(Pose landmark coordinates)
# # # # #
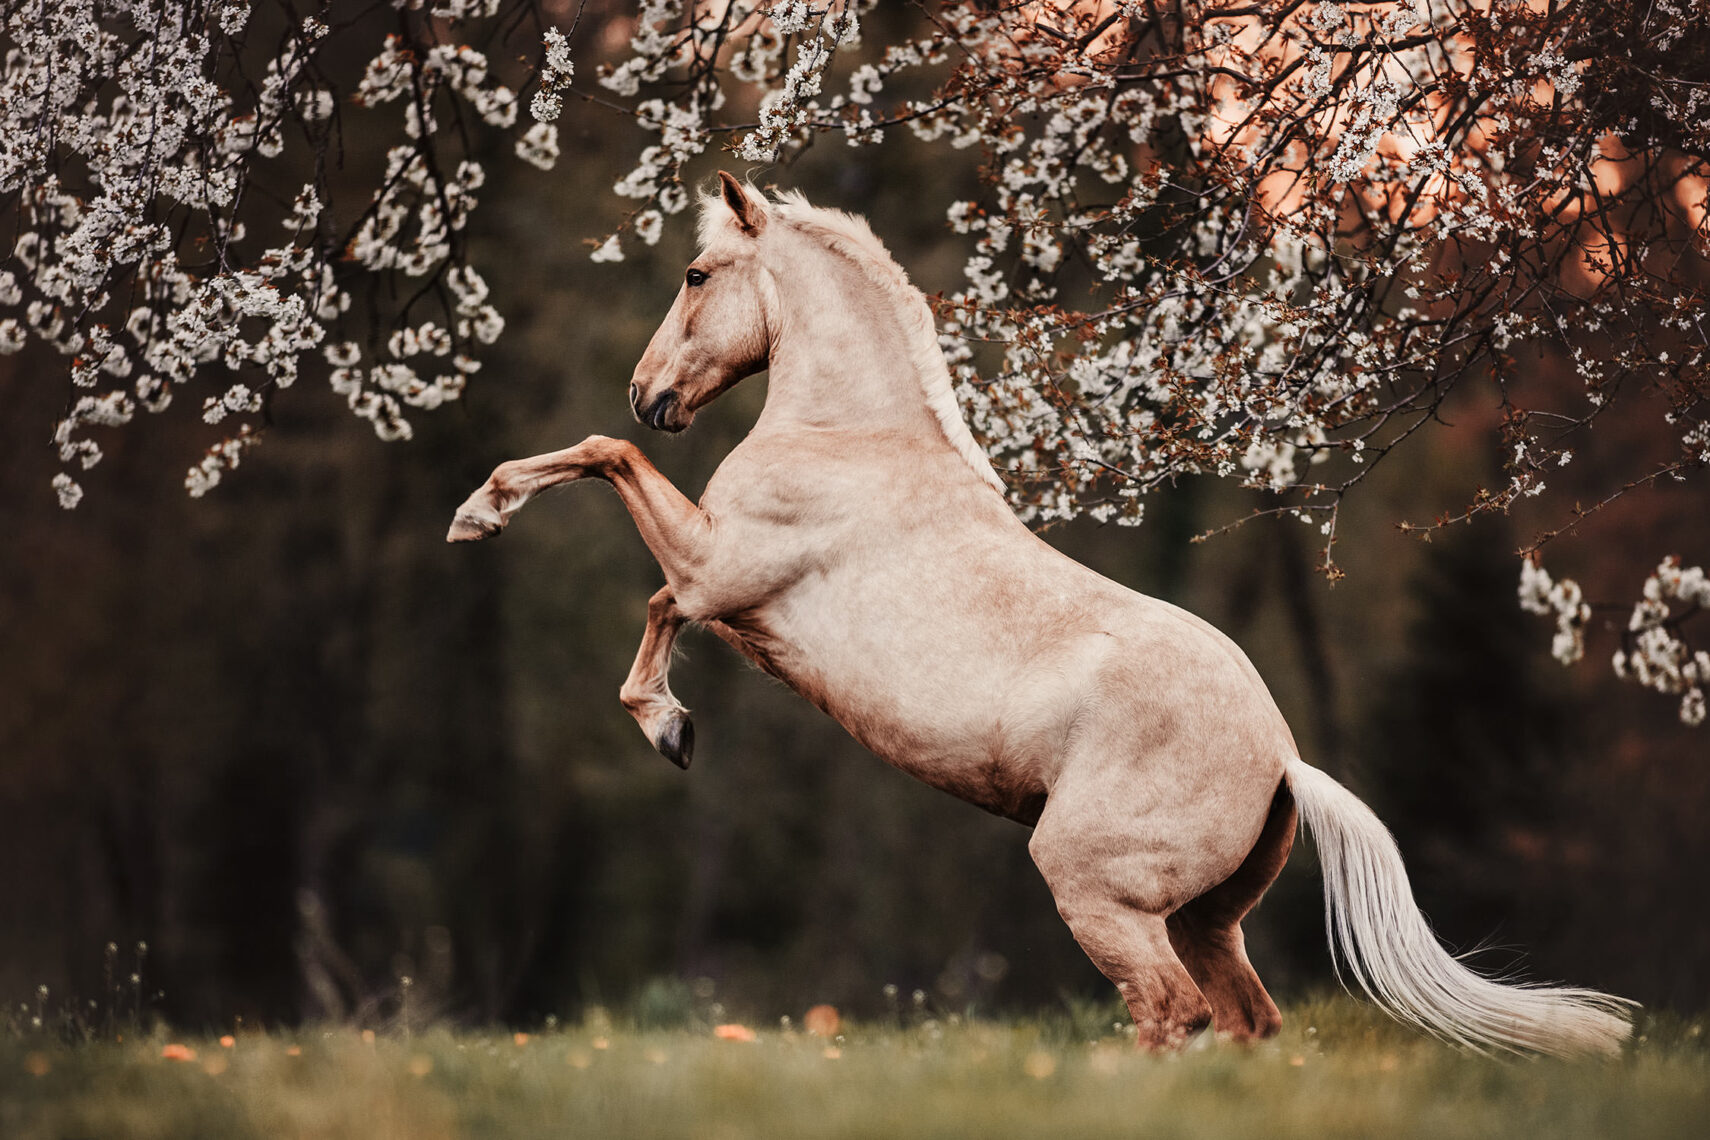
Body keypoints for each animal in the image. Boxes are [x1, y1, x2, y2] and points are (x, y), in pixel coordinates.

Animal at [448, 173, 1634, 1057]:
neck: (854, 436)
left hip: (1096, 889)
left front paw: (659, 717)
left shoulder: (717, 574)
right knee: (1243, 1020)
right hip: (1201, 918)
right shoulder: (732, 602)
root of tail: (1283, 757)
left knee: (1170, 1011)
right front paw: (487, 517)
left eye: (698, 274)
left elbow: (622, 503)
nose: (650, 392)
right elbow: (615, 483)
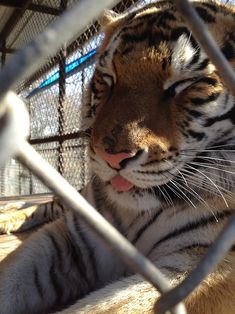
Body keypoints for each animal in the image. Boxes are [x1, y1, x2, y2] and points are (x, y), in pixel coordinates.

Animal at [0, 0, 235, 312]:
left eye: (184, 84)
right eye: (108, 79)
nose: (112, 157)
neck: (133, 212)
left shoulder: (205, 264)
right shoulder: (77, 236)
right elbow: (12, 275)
# # # # #
| TASK ITEM |
Leave out the pictures and give the rest of the records again exactly.

| RESULT OF THE TASK |
Body keypoints for each animal in the image. Boxes are [x1, y1, x2, y2] and points are (x, y), in pixel coordinates.

Animal at [448, 173, 1634, 1057]:
neck: (854, 436)
left hip: (1096, 889)
left front paw: (659, 717)
left shoulder: (717, 574)
right knee: (1243, 1020)
right hip: (1201, 918)
right shoulder: (732, 602)
root of tail: (1283, 757)
left knee: (1170, 1011)
right front paw: (487, 517)
left eye: (698, 274)
left elbow: (622, 503)
nose: (650, 392)
right elbow: (615, 483)
Body keypoints for each animal in the image. Boxes are [x1, y1, x2, y2] and points are (x, y), in pixel coordinates.

Animal at [0, 0, 235, 312]:
left eye: (184, 84)
right eye: (108, 79)
nose: (112, 157)
neck: (133, 212)
left shoulder: (205, 264)
right shoulder: (77, 236)
right elbow: (12, 275)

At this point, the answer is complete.